Top of Records supplied

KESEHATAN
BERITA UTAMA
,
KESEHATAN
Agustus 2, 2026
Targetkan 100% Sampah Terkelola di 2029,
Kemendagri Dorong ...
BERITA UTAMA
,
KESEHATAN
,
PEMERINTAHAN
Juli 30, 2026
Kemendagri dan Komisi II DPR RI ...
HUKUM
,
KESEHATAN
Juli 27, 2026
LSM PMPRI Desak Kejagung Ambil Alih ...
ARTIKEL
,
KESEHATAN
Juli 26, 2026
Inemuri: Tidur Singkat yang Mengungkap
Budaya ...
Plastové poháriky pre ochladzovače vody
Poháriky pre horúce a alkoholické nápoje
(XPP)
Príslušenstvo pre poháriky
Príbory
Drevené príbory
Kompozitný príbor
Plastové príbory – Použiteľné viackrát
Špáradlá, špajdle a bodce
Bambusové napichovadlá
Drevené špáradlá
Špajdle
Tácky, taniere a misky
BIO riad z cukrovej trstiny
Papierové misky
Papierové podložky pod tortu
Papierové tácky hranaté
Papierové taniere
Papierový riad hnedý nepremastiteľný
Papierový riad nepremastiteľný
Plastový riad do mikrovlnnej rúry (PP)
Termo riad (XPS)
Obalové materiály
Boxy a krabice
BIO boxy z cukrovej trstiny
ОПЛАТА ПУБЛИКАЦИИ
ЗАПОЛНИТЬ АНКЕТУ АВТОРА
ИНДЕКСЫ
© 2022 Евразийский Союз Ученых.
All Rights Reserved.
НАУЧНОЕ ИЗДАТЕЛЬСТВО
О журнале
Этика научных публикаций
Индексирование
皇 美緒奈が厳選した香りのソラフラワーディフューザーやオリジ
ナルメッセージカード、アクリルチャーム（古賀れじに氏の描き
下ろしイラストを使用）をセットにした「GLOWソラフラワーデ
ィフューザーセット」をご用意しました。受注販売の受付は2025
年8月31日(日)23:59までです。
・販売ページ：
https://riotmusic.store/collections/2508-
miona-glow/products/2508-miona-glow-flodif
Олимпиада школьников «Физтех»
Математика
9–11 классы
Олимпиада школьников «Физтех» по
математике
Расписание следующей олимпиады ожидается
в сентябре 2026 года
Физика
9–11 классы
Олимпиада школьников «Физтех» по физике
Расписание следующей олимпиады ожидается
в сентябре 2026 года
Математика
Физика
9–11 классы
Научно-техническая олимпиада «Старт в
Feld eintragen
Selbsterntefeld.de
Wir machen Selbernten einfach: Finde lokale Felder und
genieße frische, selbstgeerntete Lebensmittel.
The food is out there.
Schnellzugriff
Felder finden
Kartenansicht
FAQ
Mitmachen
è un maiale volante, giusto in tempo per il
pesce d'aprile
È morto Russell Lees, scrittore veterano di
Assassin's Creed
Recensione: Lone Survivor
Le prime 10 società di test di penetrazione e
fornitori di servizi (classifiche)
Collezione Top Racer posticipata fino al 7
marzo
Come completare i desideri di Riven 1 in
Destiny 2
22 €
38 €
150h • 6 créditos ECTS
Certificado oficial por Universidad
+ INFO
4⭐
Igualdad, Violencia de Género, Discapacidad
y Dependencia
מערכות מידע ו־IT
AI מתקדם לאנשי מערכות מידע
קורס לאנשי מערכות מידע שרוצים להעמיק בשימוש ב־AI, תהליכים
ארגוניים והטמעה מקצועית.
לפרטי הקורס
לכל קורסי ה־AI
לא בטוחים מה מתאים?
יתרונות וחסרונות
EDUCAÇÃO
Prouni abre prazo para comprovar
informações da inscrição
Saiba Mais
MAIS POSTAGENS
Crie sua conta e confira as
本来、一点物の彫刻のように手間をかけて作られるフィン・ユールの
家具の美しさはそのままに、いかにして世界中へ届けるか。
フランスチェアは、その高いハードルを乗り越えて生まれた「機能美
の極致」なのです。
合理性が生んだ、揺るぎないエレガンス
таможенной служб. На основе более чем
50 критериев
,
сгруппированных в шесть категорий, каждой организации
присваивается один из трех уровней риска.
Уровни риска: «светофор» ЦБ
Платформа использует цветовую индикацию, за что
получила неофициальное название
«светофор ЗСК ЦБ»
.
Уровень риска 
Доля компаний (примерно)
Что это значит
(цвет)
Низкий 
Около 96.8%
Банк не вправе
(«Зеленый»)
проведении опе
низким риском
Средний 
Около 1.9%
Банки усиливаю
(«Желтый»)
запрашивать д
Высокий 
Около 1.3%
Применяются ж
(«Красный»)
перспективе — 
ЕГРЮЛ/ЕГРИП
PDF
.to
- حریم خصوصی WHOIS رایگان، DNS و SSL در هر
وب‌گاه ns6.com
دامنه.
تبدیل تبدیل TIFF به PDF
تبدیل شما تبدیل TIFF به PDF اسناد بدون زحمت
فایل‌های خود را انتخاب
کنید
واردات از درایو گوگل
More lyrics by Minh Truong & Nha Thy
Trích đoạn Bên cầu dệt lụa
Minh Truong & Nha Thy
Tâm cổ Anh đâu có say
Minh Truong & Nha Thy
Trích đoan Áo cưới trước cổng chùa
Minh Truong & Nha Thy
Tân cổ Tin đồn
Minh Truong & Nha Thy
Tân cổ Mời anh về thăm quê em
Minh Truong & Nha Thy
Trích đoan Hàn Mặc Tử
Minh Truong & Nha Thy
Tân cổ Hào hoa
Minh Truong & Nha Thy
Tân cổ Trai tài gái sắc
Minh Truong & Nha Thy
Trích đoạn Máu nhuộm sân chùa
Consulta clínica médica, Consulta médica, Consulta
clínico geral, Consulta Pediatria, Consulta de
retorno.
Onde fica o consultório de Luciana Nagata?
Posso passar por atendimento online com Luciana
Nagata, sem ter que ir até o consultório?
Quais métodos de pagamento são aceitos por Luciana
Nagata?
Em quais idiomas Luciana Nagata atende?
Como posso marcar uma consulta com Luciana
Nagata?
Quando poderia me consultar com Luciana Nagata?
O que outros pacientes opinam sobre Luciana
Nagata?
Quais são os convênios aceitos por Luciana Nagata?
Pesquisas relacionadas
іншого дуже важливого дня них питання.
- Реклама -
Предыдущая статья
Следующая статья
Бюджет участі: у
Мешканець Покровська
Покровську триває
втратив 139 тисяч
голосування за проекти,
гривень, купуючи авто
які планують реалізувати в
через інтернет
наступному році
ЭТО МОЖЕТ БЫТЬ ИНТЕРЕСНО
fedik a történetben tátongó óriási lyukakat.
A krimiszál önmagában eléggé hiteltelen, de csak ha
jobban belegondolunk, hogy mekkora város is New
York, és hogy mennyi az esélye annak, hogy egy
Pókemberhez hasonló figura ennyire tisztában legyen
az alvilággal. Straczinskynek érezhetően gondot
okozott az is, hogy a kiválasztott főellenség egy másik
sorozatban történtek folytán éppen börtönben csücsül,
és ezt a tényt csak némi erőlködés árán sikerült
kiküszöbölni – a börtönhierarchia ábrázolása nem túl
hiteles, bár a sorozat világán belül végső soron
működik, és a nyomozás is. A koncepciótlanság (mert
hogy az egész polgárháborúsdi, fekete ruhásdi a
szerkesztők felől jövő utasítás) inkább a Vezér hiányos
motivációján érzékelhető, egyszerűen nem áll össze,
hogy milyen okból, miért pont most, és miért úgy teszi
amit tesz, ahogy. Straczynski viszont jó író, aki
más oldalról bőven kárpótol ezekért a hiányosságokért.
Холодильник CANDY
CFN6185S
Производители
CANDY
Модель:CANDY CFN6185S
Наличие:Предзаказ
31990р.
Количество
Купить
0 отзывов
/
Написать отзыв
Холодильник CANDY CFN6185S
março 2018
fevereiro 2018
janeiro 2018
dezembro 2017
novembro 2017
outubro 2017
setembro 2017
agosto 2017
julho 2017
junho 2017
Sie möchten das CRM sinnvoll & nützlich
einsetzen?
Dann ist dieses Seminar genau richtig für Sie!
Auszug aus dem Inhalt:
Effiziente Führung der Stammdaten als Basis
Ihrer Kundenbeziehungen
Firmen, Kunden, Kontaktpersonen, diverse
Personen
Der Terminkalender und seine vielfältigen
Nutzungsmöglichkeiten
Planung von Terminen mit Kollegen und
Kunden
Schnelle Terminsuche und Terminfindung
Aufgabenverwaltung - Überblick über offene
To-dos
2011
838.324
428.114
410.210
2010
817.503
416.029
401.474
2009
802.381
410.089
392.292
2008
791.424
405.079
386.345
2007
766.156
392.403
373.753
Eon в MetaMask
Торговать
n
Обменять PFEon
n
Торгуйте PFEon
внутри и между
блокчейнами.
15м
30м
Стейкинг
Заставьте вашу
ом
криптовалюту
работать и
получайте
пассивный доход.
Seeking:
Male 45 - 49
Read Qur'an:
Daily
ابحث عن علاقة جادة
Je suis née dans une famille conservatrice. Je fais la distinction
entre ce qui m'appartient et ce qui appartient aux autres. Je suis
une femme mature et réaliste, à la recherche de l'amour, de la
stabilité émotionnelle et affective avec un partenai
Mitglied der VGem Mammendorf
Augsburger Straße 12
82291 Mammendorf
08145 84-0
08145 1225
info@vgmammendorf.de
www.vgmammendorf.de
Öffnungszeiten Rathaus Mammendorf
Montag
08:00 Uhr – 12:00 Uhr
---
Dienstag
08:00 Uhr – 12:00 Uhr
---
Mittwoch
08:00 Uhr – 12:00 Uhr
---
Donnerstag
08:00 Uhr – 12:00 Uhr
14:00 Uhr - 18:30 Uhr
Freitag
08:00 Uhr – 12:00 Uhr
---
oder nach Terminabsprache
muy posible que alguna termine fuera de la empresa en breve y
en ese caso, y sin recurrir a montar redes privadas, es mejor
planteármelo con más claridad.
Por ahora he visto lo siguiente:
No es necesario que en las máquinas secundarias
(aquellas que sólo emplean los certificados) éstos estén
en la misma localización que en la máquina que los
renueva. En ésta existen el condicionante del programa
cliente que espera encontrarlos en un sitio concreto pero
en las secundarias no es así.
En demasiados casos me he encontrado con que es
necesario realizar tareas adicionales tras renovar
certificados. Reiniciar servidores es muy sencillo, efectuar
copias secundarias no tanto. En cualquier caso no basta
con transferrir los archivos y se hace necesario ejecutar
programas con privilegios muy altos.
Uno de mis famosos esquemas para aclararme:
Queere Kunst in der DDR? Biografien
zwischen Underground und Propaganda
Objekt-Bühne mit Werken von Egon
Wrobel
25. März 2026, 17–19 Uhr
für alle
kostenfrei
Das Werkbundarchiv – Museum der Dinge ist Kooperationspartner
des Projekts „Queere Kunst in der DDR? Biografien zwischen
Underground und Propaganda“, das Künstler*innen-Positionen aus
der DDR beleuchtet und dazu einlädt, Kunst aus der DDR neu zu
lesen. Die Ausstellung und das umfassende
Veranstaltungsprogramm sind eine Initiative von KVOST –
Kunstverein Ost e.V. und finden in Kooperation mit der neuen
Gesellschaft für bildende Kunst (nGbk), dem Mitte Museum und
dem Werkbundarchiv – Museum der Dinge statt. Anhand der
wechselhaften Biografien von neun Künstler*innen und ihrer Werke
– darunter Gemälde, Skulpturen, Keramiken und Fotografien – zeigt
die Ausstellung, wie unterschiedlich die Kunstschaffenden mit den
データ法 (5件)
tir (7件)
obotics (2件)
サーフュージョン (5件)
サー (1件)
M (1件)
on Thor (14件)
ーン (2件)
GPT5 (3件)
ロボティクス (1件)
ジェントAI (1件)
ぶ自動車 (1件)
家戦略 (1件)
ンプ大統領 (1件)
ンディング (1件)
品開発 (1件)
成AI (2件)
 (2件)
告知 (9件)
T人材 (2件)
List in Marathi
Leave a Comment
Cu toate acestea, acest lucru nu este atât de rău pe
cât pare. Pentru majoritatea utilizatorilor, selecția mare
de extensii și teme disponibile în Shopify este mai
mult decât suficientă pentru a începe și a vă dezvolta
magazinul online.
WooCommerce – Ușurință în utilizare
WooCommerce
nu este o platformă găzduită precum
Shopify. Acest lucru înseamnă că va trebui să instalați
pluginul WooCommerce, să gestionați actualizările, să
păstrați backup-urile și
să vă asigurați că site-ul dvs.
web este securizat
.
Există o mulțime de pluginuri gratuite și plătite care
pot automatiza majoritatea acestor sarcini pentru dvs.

Bottom of Records supplied

#### Work required
Reproduce the rows verbatim from the start of the rows through the line containing "Wir machen Selbernten", including that line.

#### Finished exercise
KESEHATAN
BERITA UTAMA
,
KESEHATAN
Agustus 2, 2026
Targetkan 100% Sampah Terkelola di 2029,
Kemendagri Dorong ...
BERITA UTAMA
,
KESEHATAN
,
PEMERINTAHAN
Juli 30, 2026
Kemendagri dan Komisi II DPR RI ...
HUKUM
,
KESEHATAN
Juli 27, 2026
LSM PMPRI Desak Kejagung Ambil Alih ...
ARTIKEL
,
KESEHATAN
Juli 26, 2026
Inemuri: Tidur Singkat yang Mengungkap
Budaya ...
Plastové poháriky pre ochladzovače vody
Poháriky pre horúce a alkoholické nápoje
(XPP)
Príslušenstvo pre poháriky
Príbory
Drevené príbory
Kompozitný príbor
Plastové príbory – Použiteľné viackrát
Špáradlá, špajdle a bodce
Bambusové napichovadlá
Drevené špáradlá
Špajdle
Tácky, taniere a misky
BIO riad z cukrovej trstiny
Papierové misky
Papierové podložky pod tortu
Papierové tácky hranaté
Papierové taniere
Papierový riad hnedý nepremastiteľný
Papierový riad nepremastiteľný
Plastový riad do mikrovlnnej rúry (PP)
Termo riad (XPS)
Obalové materiály
Boxy a krabice
BIO boxy z cukrovej trstiny
ОПЛАТА ПУБЛИКАЦИИ
ЗАПОЛНИТЬ АНКЕТУ АВТОРА
ИНДЕКСЫ
© 2022 Евразийский Союз Ученых.
All Rights Reserved.
НАУЧНОЕ ИЗДАТЕЛЬСТВО
О журнале
Этика научных публикаций
Индексирование
皇 美緒奈が厳選した香りのソラフラワーディフューザーやオリジ
ナルメッセージカード、アクリルチャーム（古賀れじに氏の描き
下ろしイラストを使用）をセットにした「GLOWソラフラワーデ
ィフューザーセット」をご用意しました。受注販売の受付は2025
年8月31日(日)23:59までです。
・販売ページ：
https://riotmusic.store/collections/2508-
miona-glow/products/2508-miona-glow-flodif
Олимпиада школьников «Физтех»
Математика
9–11 классы
Олимпиада школьников «Физтех» по
математике
Расписание следующей олимпиады ожидается
в сентябре 2026 года
Физика
9–11 классы
Олимпиада школьников «Физтех» по физике
Расписание следующей олимпиады ожидается
в сентябре 2026 года
Математика
Физика
9–11 классы
Научно-техническая олимпиада «Старт в
Feld eintragen
Selbsterntefeld.de
Wir machen Selbernten einfach: Finde lokale Felder und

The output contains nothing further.